## Items listed in a dataset
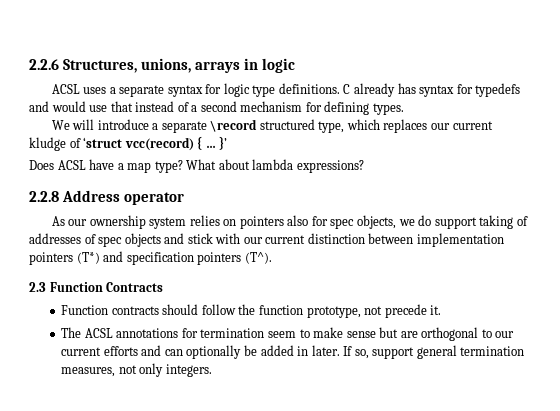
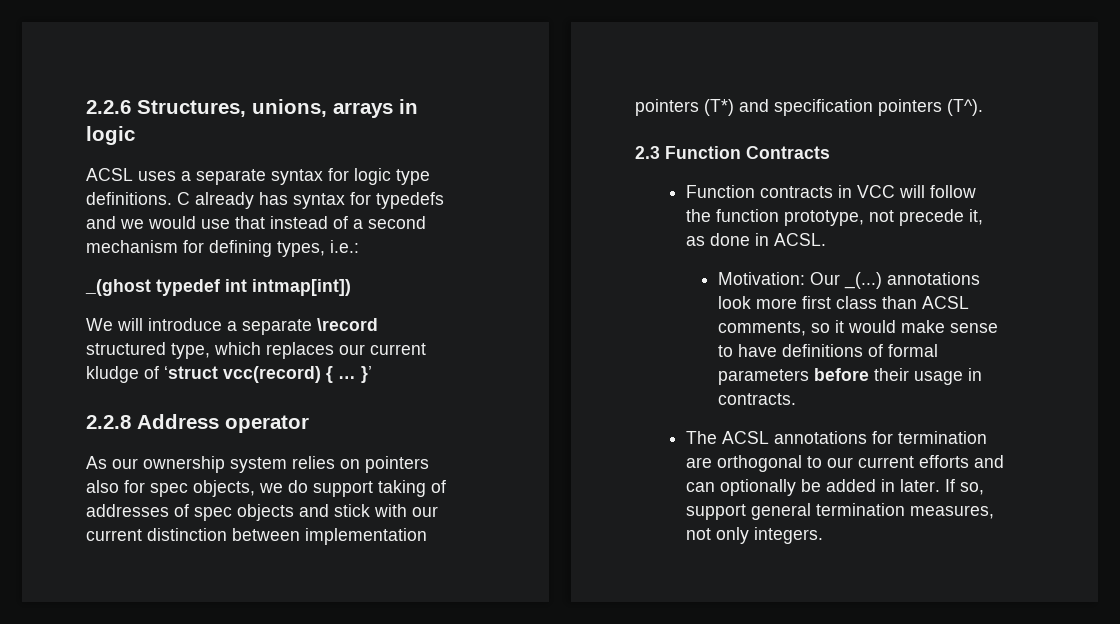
(49, 106) none -> [120,219,144,229] we
[372,103,404,115] types. -> [277,240,359,257] [85,279,351,296] types, i.e.: // _(ghost typedef int intmap[int])
[29,159,364,173] // Does ACSL have a map type? What about lambda expressions? -> (372, 374) none
[162,304,199,315] should -> [838,185,926,198] in VCC will
[430,305,442,315] it. -> [969,209,984,225] [686,233,827,246] [717,272,980,289] [717,296,969,309] [717,320,998,336] [717,344,938,357] [717,368,982,385] [717,393,796,405] it, as done in ACSL. // Motivation: Our _(...) annotations look more first class than ACSL comments, so it would make sense to have definitions of formal parameters before their usage in contracts.
[267,327,399,338] seem to make sense but -> (988, 437) none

## EXERCISE
Report each line above containing the string "ACSL".

## EXPECTED ANSWER
[29,159,364,173] // Does ACSL have a map type? What about lambda expressions? -> (372, 374) none
[430,305,442,315] it. -> [969,209,984,225] [686,233,827,246] [717,272,980,289] [717,296,969,309] [717,320,998,336] [717,344,938,357] [717,368,982,385] [717,393,796,405] it, as done in ACSL. // Motivation: Our _(...) annotations look more first class than ACSL comments, so it would make sense to have definitions of formal parameters before their usage in contracts.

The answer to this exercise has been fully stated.